The treatment group is the set of users in an experiment who see the changed experience. They're exposed to the new feature, the redesigned flow, or the modified algorithm that the experiment is testing. The difference in metrics between the treatment group and the control group is the treatment effect: the causal impact of the change.
In Confidence, the treatment group is defined by a feature flag variant. When the experiment starts, the flag's assignment logic routes a percentage of users to the treatment variant. Those users get the new experience. Everyone else gets the control (the current experience). The comparison between these two groups is what turns a product change from a guess into evidence. At Spotify, where 42% of experiments are rolled back after guardrail metrics detect regressions, the treatment group is where those regressions first become visible.
How are users assigned to the treatment group?
Assignment works through deterministic hashing. Confidence takes the user's ID and an experiment-specific salt, runs them through a hash function, and maps the output to a variant. If the hash falls within the treatment range (for example, the lower 50% of the hash space in a 50/50 split), the user sees the treatment.
This approach has three properties that matter for experiment validity.
Deterministic. The same user always gets the same assignment, across sessions, devices, and days. No state needs to be stored. Confidence's feature flags evaluate in-process at 10 to 50 microseconds with no network call.
Random. User IDs have no systematic relationship to the hash output, so the assignment is effectively random. The treatment group ends up statistically equivalent to the control group on every observable and unobservable characteristic.
Experiment-specific.

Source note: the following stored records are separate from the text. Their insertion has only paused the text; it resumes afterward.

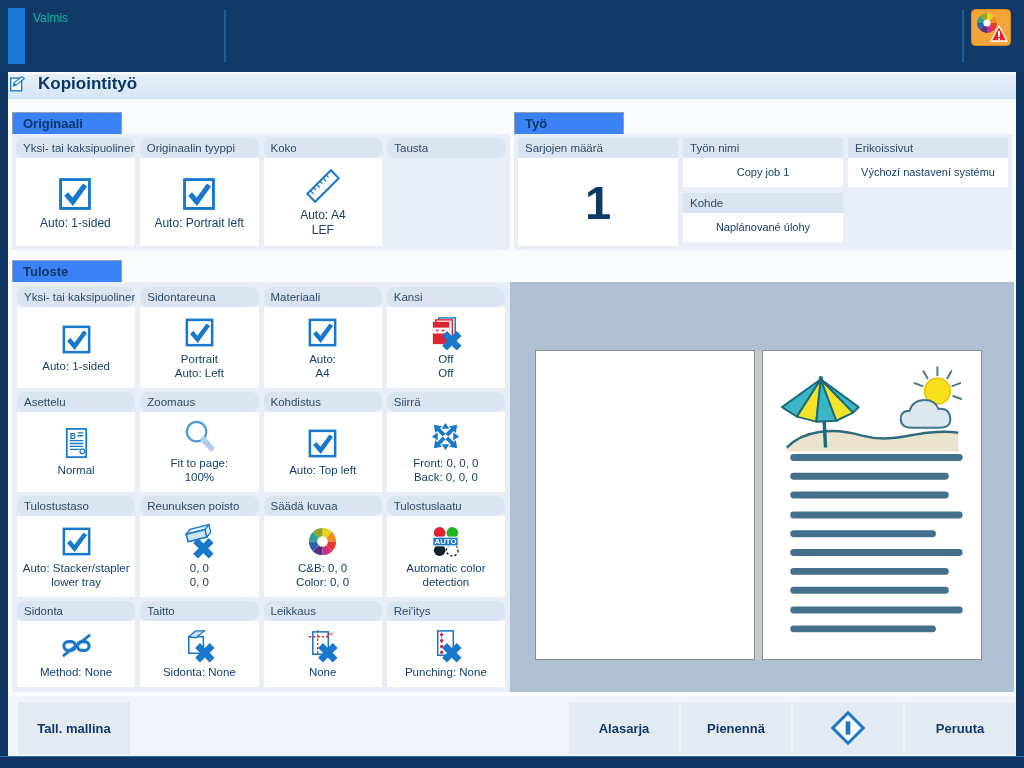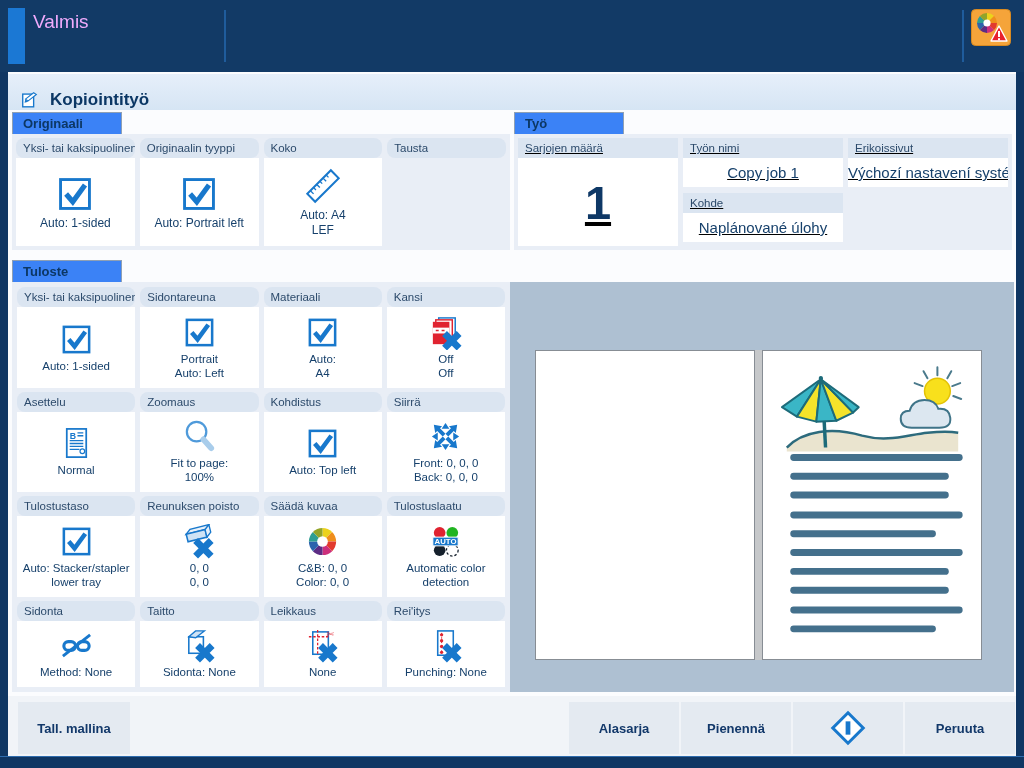--- a/index.html
+++ b/index.html
@@ -12,7 +12,7 @@
   
   #topbar{position:absolute;left:0;top:0;width:1024px;height:72px;background:#123a66;}
   #accent{position:absolute;left:8px;top:8px;width:17px;height:56px;background:#1b78d4;}
-  #status{position:absolute;left:33px;top:11px;color:#f0abfc;font-size:19px;}
+  #status{position:absolute;left:33px;top:11px;color:#14b8a6;font-size:12px;}
   .topdiv{position:absolute;top:10px;width:2px;height:52px;background:#1f5c9c;}
   #alertbtn{position:absolute;left:971px;top:9px;width:40px;height:37px;cursor:pointer;}
   

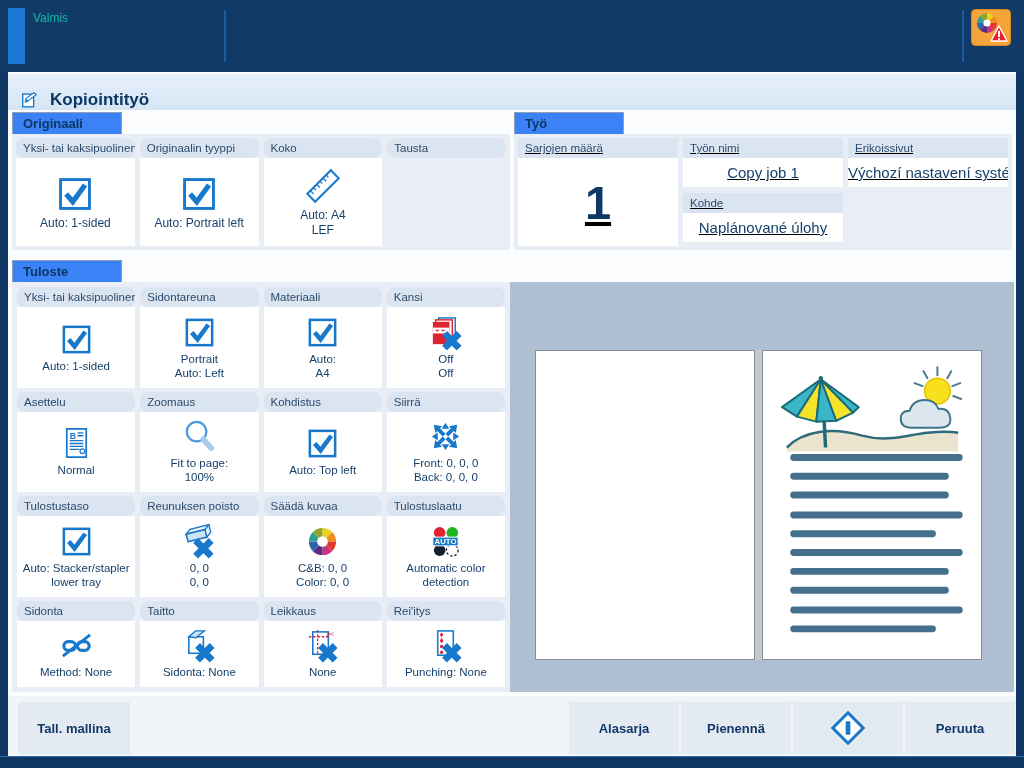--- a/index.html
+++ b/index.html
@@ -17,9 +17,9 @@
   #alertbtn{position:absolute;left:971px;top:9px;width:40px;height:37px;cursor:pointer;}
   
   #win{position:absolute;left:8px;top:72px;width:1008px;height:684px;background:#fbfcfe;}
-  #titlebar{position:absolute;left:0;top:2px;width:1008px;height:36px;
+  #titlebar{position:absolute;left:0;top:2px;width:1008px;height:25px;
     background:linear-gradient(180deg,#e6effa,#d6e5f4);
-    display:flex;align-items:flex-end;padding-left:12px;box-sizing:border-box;}
+    display:flex;align-items:flex-start;box-sizing:border-box;}
   #titlebar .ttl{font-size:17px;font-weight:bold;color:#0b3765;margin-left:10px;}
   
   .tab{position:relative;display:inline-block;height:22px;line-height:21px;min-width:110px;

The salt changes per experiment, so a user who's in the treatment group for one experiment might be in the control group for another. This prevents the same users from always being "early adopters" of every change, which would bias the measured treatment effects across the organization's experiment portfolio.
What is the treatment effect?
The treatment effect is the difference in a metric between the treatment and control groups. If the treatment group's conversion rate is 4.2% and the control group's is 4.0%, the estimated treatment effect is 0.2 percentage points.
The key word is "estimated." The observed difference includes both the true treatment effect and random noise. Statistical significance testing determines whether the observed difference is large enough, relative to the noise, to be unlikely under the assumption that the treatment had no effect (the null hypothesis).
In Confidence, the treatment effect is reported alongside a confidence interval that quantifies the uncertainty. A treatment effect of 0.2 percentage points with a 95% confidence interval of [0.05, 0.35] means you can be reasonably confident the true effect is positive. A treatment effect of 0.2 with a confidence interval of [-0.1, 0.5] means the data is consistent with no effect at all.
Can an experiment have more than one treatment group?
Yes. An A/B/n test has one control group and multiple treatment groups, each seeing a different variant. This is useful when you want to compare several alternatives simultaneously rather than testing them one at a time.
Each additional treatment group requires its own share of traffic. In a test with one control and three treatments, each group gets roughly 25% of users. The power per comparison drops accordingly, so you either need more traffic or a longer experiment to detect the same effect size.
Confidence supports A/B/n experiments natively and applies multiple testing corrections to account for the additional comparisons. Without these corrections, comparing three treatments to one control at a 5% significance level would produce a roughly 14% chance of at least one false positive.